§ Data
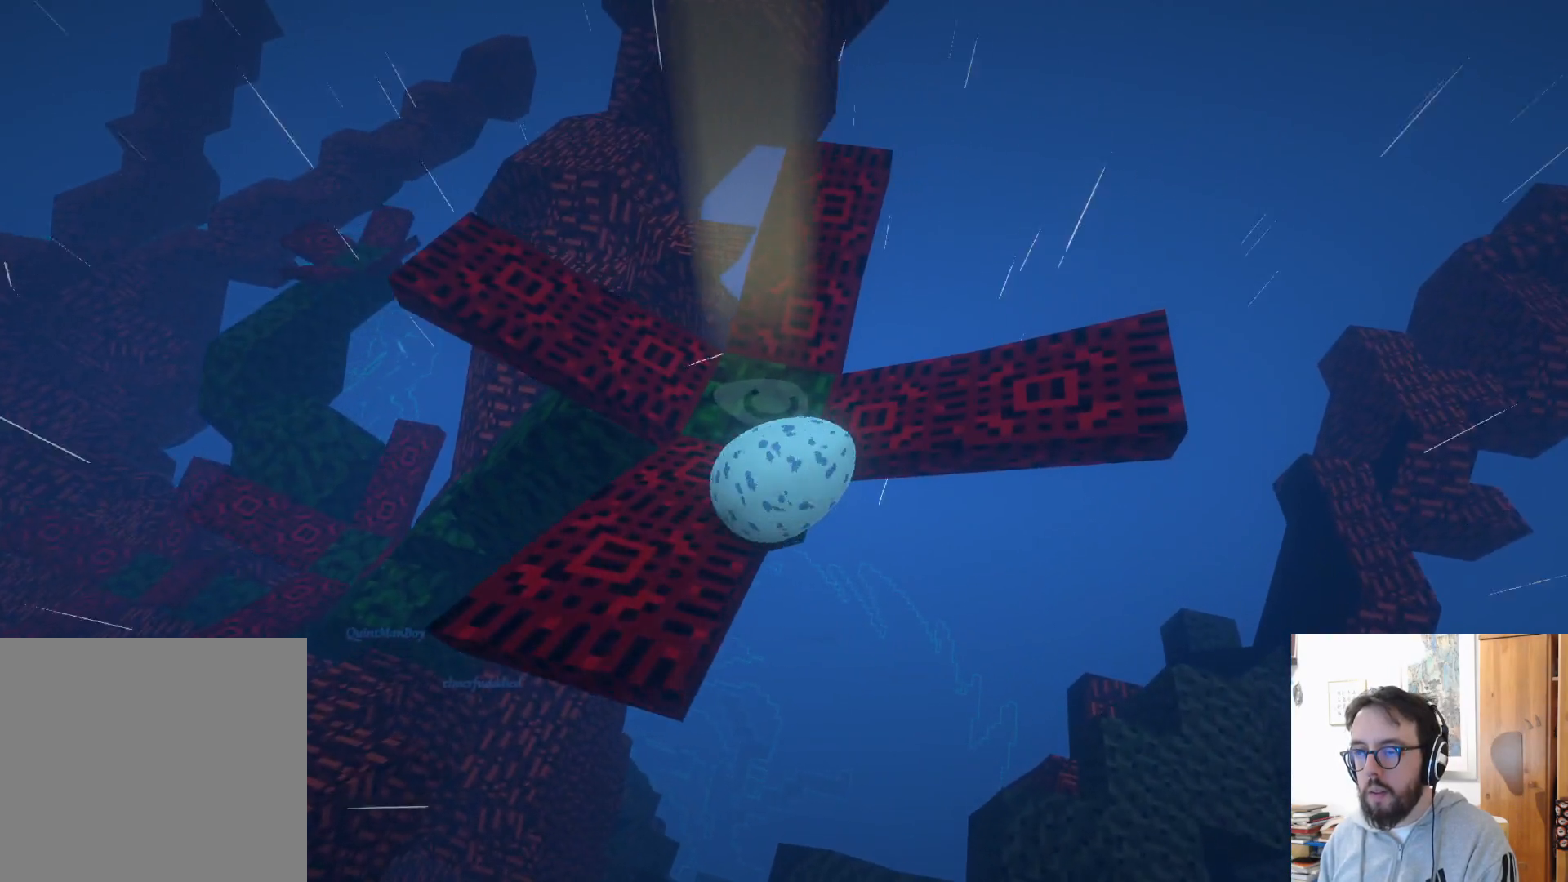
{"dt_ms": 500, "buttons": [], "left_stick": "up", "right_stick": "center", "events": [[300, "right_stick", "left"], [350, "left_stick", "up"], [400, "right_stick", "center"]]}
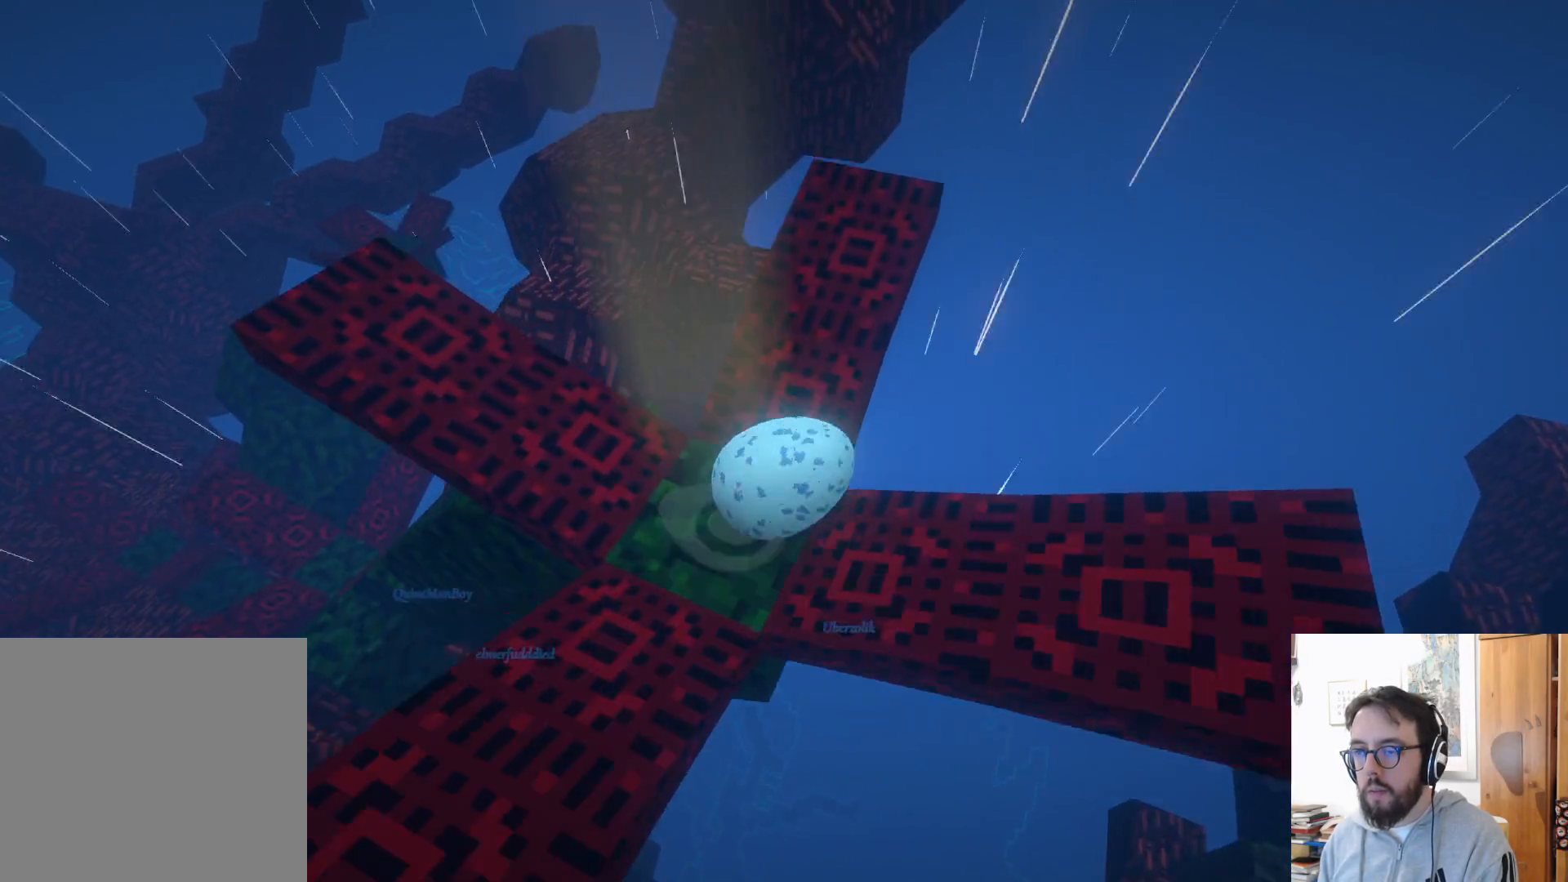
{"dt_ms": 500, "buttons": [], "left_stick": "up-left", "right_stick": "center", "events": [[250, "left_stick", "up-left"]]}
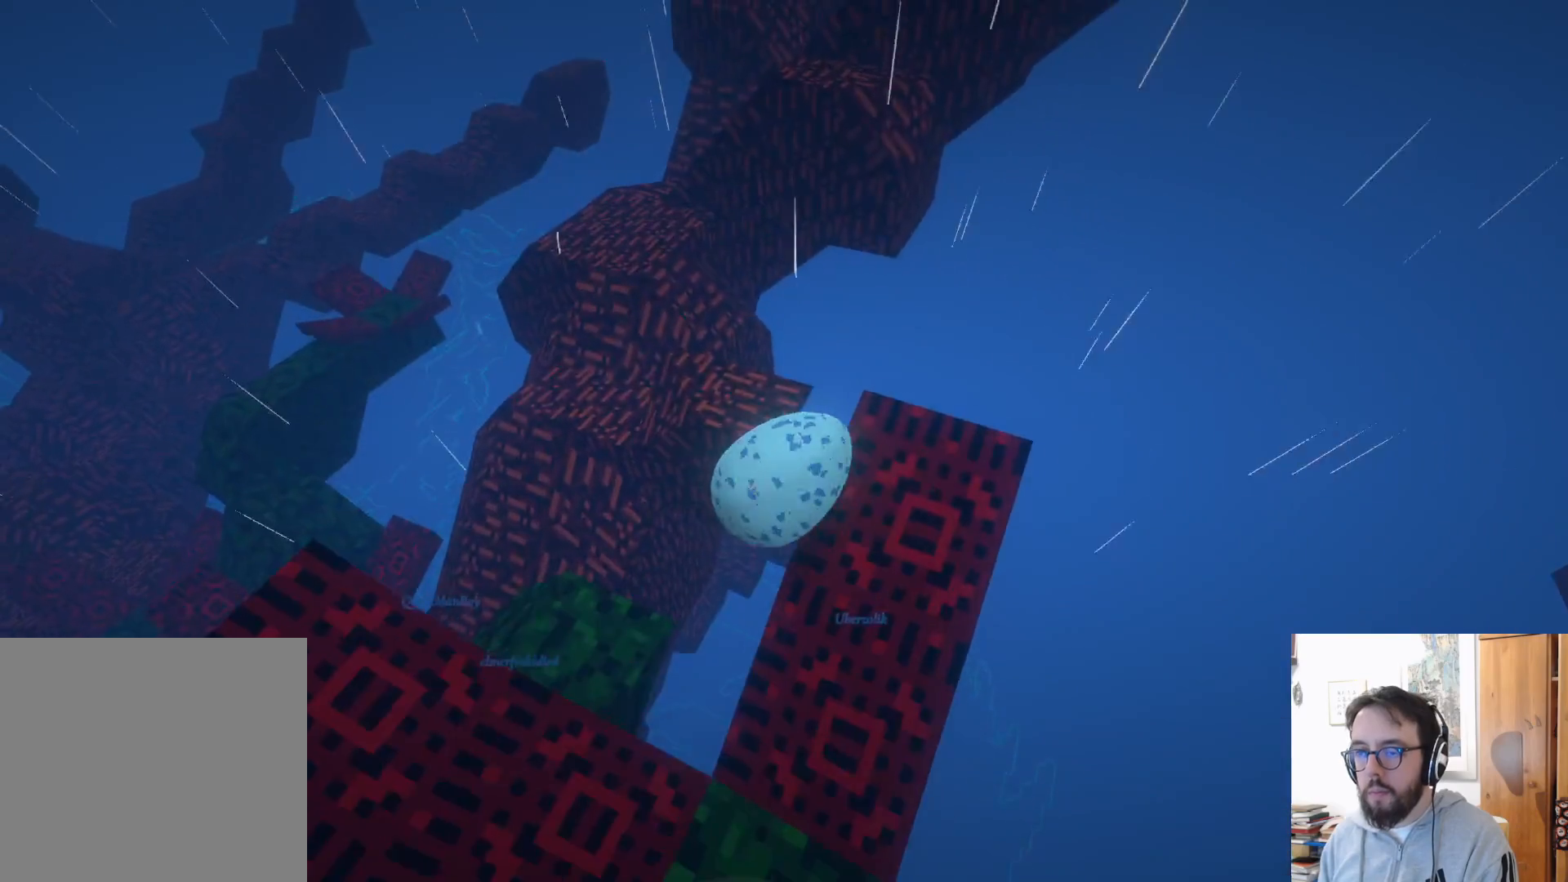
{"dt_ms": 500, "buttons": [], "left_stick": "up", "right_stick": "center", "events": [[17, "left_stick", "up"], [50, "A", "down"], [150, "A", "up"]]}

§ Problem requirements
Return the material above exactly; the images stay out.

§ Output of the exercise
{"dt_ms": 500, "buttons": [], "left_stick": "up", "right_stick": "center", "events": [[300, "right_stick", "left"], [350, "left_stick", "up"], [400, "right_stick", "center"]]}
{"dt_ms": 500, "buttons": [], "left_stick": "up-left", "right_stick": "center", "events": [[250, "left_stick", "up-left"]]}
{"dt_ms": 500, "buttons": [], "left_stick": "up", "right_stick": "center", "events": [[17, "left_stick", "up"], [50, "A", "down"], [150, "A", "up"]]}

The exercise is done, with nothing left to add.